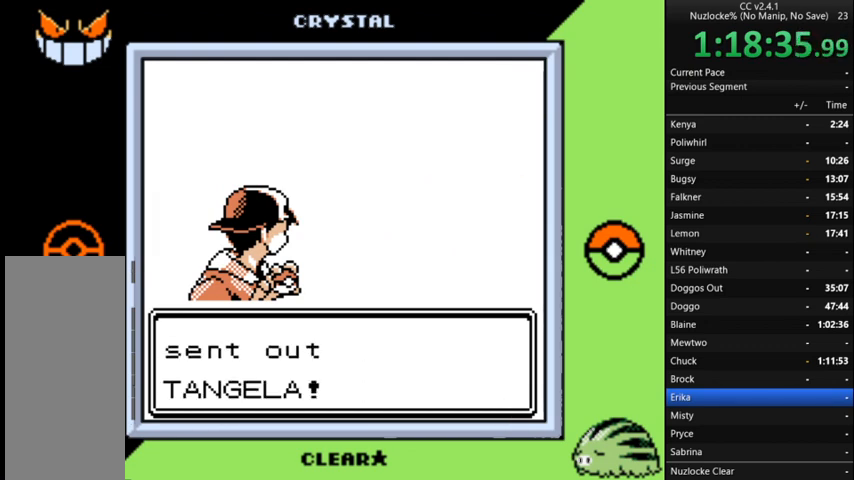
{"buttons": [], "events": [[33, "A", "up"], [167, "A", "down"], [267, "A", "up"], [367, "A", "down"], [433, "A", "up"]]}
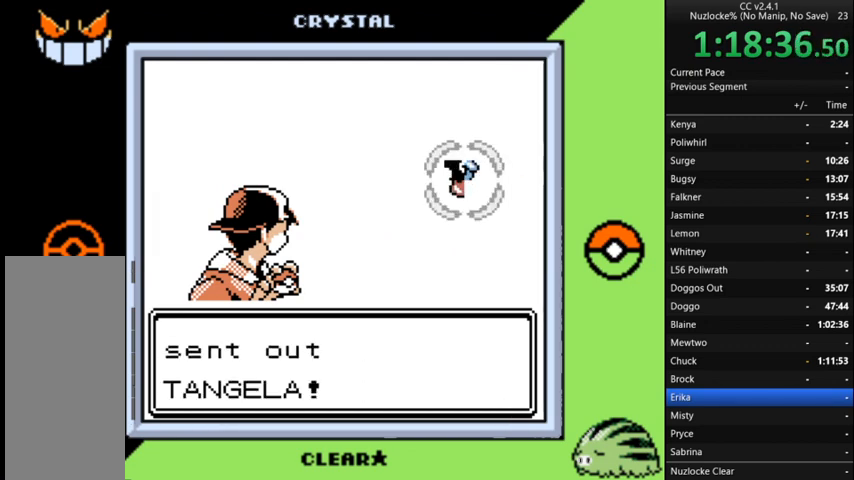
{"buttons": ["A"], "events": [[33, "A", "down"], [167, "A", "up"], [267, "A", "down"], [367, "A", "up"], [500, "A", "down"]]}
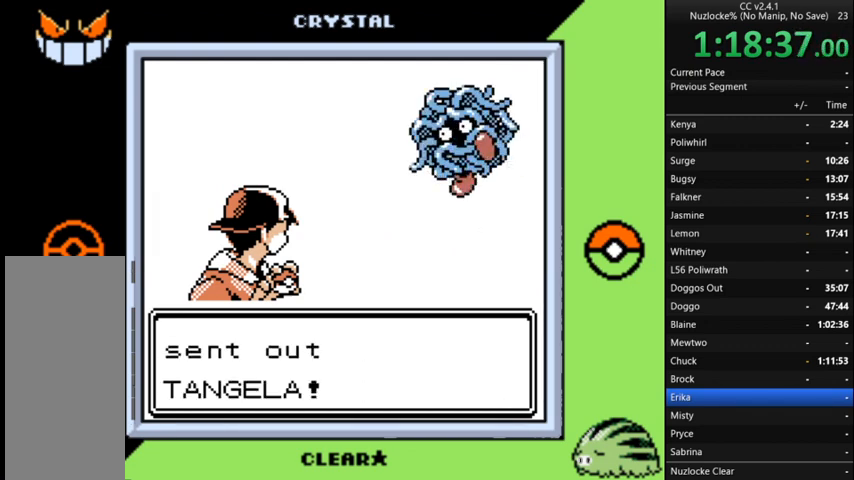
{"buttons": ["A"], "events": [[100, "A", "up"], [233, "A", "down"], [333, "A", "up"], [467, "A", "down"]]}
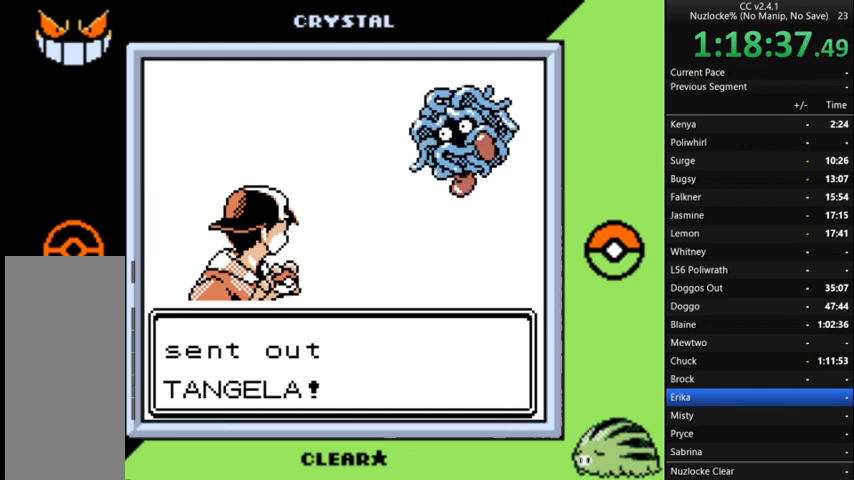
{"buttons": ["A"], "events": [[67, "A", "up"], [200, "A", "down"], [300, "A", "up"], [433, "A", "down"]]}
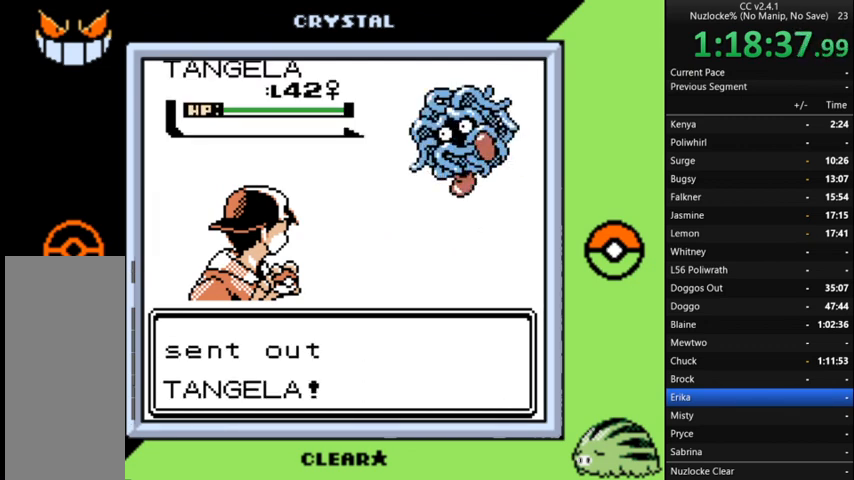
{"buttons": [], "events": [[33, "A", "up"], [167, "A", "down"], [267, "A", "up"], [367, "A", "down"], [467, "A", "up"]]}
******
• **Problem to solve**: Give every line above again exactly, with no pictures.

• **Result of the task**:
{"buttons": [], "events": [[33, "A", "up"], [167, "A", "down"], [267, "A", "up"], [367, "A", "down"], [433, "A", "up"]]}
{"buttons": ["A"], "events": [[33, "A", "down"], [167, "A", "up"], [267, "A", "down"], [367, "A", "up"], [500, "A", "down"]]}
{"buttons": ["A"], "events": [[100, "A", "up"], [233, "A", "down"], [333, "A", "up"], [467, "A", "down"]]}
{"buttons": ["A"], "events": [[67, "A", "up"], [200, "A", "down"], [300, "A", "up"], [433, "A", "down"]]}
{"buttons": [], "events": [[33, "A", "up"], [167, "A", "down"], [267, "A", "up"], [367, "A", "down"], [467, "A", "up"]]}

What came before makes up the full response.